Work instruction A ->
Based on the Mi-2 helicopter text below, explain why the Mi-2 can be called the only Soviet-designed helicopter built solely outside the Soviet Union.
Work instruction B ->
Answer these questions using the Mi-2 helicopter text below.
(i) On what date did the prototype first fly?
(ii) How many passengers could the Mi-2M seat?
(iii) How many machines were built in total?
Work instruction C ->
Carry on the Mi-2 helicopter text below, starting after its final sentence.

Passage for review ->
====================

Aeroplast 1/48 Mil Mi-2
The Mil Mi-2 (NATO reporting name Hoplite) is a small, lightly armed turbine-powered transport helicopter that can also provide close air support when armed with 57 mm rockets and a 23 mm cannon.
The prototype first flew in the Soviet Union on 22 September 1961. After initial development the project was transferred to Poland in 1964. The first Świdnik-built example flew on 4 November 1965 (making this the only Soviet-designed helicopter to be built solely outside the Soviet Union). Świdnik factory also developed fiberglass rotor blades and developed the wide-body Mi-2M, which could seat 10 passengers instead of 8. Most typical role-change kits include four stretchers for air ambulance usage, aero spraying or crop-dusting applications.
In Poland, several specialized military variants were also developed for support or reconnaissance roles, with 23 mm autocannon, machine guns and/or two 57 mm rocket pods, four 9K11 Malyutka anti-tank missiles or Strela-2 AA missiles. A total of 5,497 machines were built, all by PZL-Świdnik, about a third of them for military users.

====================

Recorded information ->

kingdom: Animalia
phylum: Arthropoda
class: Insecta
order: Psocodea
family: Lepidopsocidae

====================

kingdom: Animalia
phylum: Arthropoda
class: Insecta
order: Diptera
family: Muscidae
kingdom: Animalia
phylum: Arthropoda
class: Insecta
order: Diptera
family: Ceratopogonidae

====================

Answer A ->
After initial development, the project was transferred to Poland in 1964. All 5,497 machines were then built by PZL-Świdnik, so none were produced in the Soviet Union.

Answer B ->
(i) 22 September 1961
(ii) 10
(iii) 5,497

Answer C ->
is a Polish company, active from 1987 onwards, having produced a variety of
modeling subjects, including planes, helos and armor. In 2013 they presented
their 1/48 Mi-2 line in five editions, practically covering every version and
offering a big number of schemes of this significant helicopter type. My version
was the next to last issued, coming in a medium sized top opening box, with a
very attractive box art of a Polish “ambulance” bird.
Upon opening the box, I was greeted with no less than 185 light gray styrene parts, all numbered, arranged in four sprues (a box-size one, two smaller and a tiny one). Panel lines are very well done: mostly engraved, but also, at places, raised, in order to replicate the actual looks of the real thing, something that they successfully achieve. Molding is good, with very little flash, and surfaces are almost non-pebble (will require some very fine sanding before painting though).
Cockpit is very well appointed (with all found controls), as is the rest of the cabin, looking realistically busy. Instrument panel and top consoles feature raised detail, looking great and seats feature molded on seat belts.
The main and tail rotors are very well executed, as are the engine housing, intakes and exhausts. No core engines (power sections) are supplied, which is not a problem, as they are practically invisible upon housing assembly. The distinctive landing gear and tail skid are also very well done.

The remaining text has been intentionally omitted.